**Work required:** Exact wording is required for every entry; transcribe all of them and leave the images out.

#### Data for this exercise

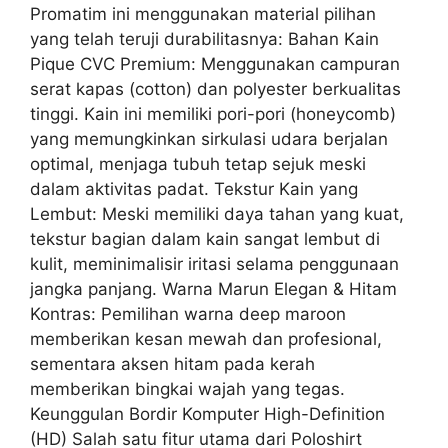
Promatim ini menggunakan material pilihan
yang telah teruji durabilitasnya: Bahan Kain
Pique CVC Premium: Menggunakan campuran
serat kapas (cotton) dan polyester berkualitas
tinggi. Kain ini memiliki pori-pori (honeycomb)
yang memungkinkan sirkulasi udara berjalan
optimal, menjaga tubuh tetap sejuk meski
dalam aktivitas padat. Tekstur Kain yang
Lembut: Meski memiliki daya tahan yang kuat,
tekstur bagian dalam kain sangat lembut di
kulit, meminimalisir iritasi selama penggunaan
jangka panjang. Warna Marun Elegan & Hitam
Kontras: Pemilihan warna deep maroon
memberikan kesan mewah dan profesional,
sementara aksen hitam pada kerah
memberikan bingkai wajah yang tegas.
Keunggulan Bordir Komputer High-Definition
(HD) Salah satu fitur utama dari Poloshirt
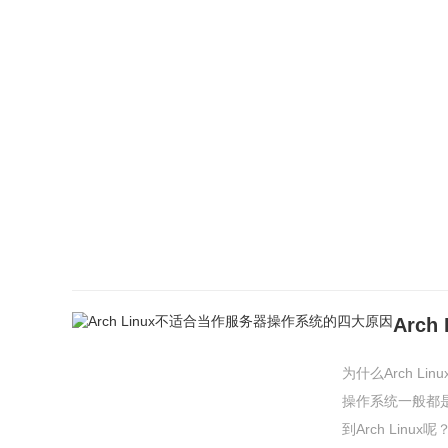
Arc
为什么Arch L
操作系统一般都是Ub
到Arch Linu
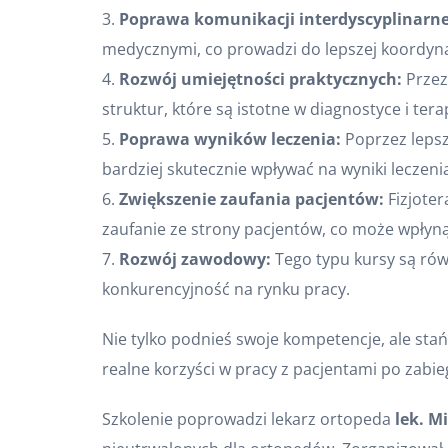
3.
Poprawa komunikacji interdyscyplinarne
medycznymi, co prowadzi do lepszej koordyna
4.
Rozwój umiejętności praktycznych:
Przez 
struktur, które są istotne w diagnostyce i ter
5.
Poprawa wyników leczenia:
Poprzez lepsze
bardziej skutecznie wpływać na wyniki leczeni
6.
Zwiększenie zaufania pacjentów:
Fizjoter
zaufanie ze strony pacjentów, co może wpłynąć
7.
Rozwój zawodowy:
Tego typu kursy są rów
konkurencyjność na rynku pracy.
Nie tylko podnieś swoje kompetencje, ale sta
realne korzyści w pracy z pacjentami po zabi
Szkolenie poprowadzi lekarz ortopeda
lek. M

########

**Answer for this exercise:**
Promatim ini menggunakan material pilihan
yang telah teruji durabilitasnya: Bahan Kain
Pique CVC Premium: Menggunakan campuran
serat kapas (cotton) dan polyester berkualitas
tinggi. Kain ini memiliki pori-pori (honeycomb)
yang memungkinkan sirkulasi udara berjalan
optimal, menjaga tubuh tetap sejuk meski
dalam aktivitas padat. Tekstur Kain yang
Lembut: Meski memiliki daya tahan yang kuat,
tekstur bagian dalam kain sangat lembut di
kulit, meminimalisir iritasi selama penggunaan
jangka panjang. Warna Marun Elegan & Hitam
Kontras: Pemilihan warna deep maroon
memberikan kesan mewah dan profesional,
sementara aksen hitam pada kerah
memberikan bingkai wajah yang tegas.
Keunggulan Bordir Komputer High-Definition
(HD) Salah satu fitur utama dari Poloshirt
Arc
为什么Arch L
操作系统一般都是Ub
到Arch Linu
3.
Poprawa komunikacji interdyscyplinarne
medycznymi, co prowadzi do lepszej koordyna
4.
Rozwój umiejętności praktycznych:
Przez 
struktur, które są istotne w diagnostyce i ter
5.
Poprawa wyników leczenia:
Poprzez lepsze
bardziej skutecznie wpływać na wyniki leczeni
6.
Zwiększenie zaufania pacjentów:
Fizjoter
zaufanie ze strony pacjentów, co może wpłynąć
7.
Rozwój zawodowy:
Tego typu kursy są rów
konkurencyjność na rynku pracy.
Nie tylko podnieś swoje kompetencje, ale sta
realne korzyści w pracy z pacjentami po zabi
Szkolenie poprowadzi lekarz ortopeda
lek. M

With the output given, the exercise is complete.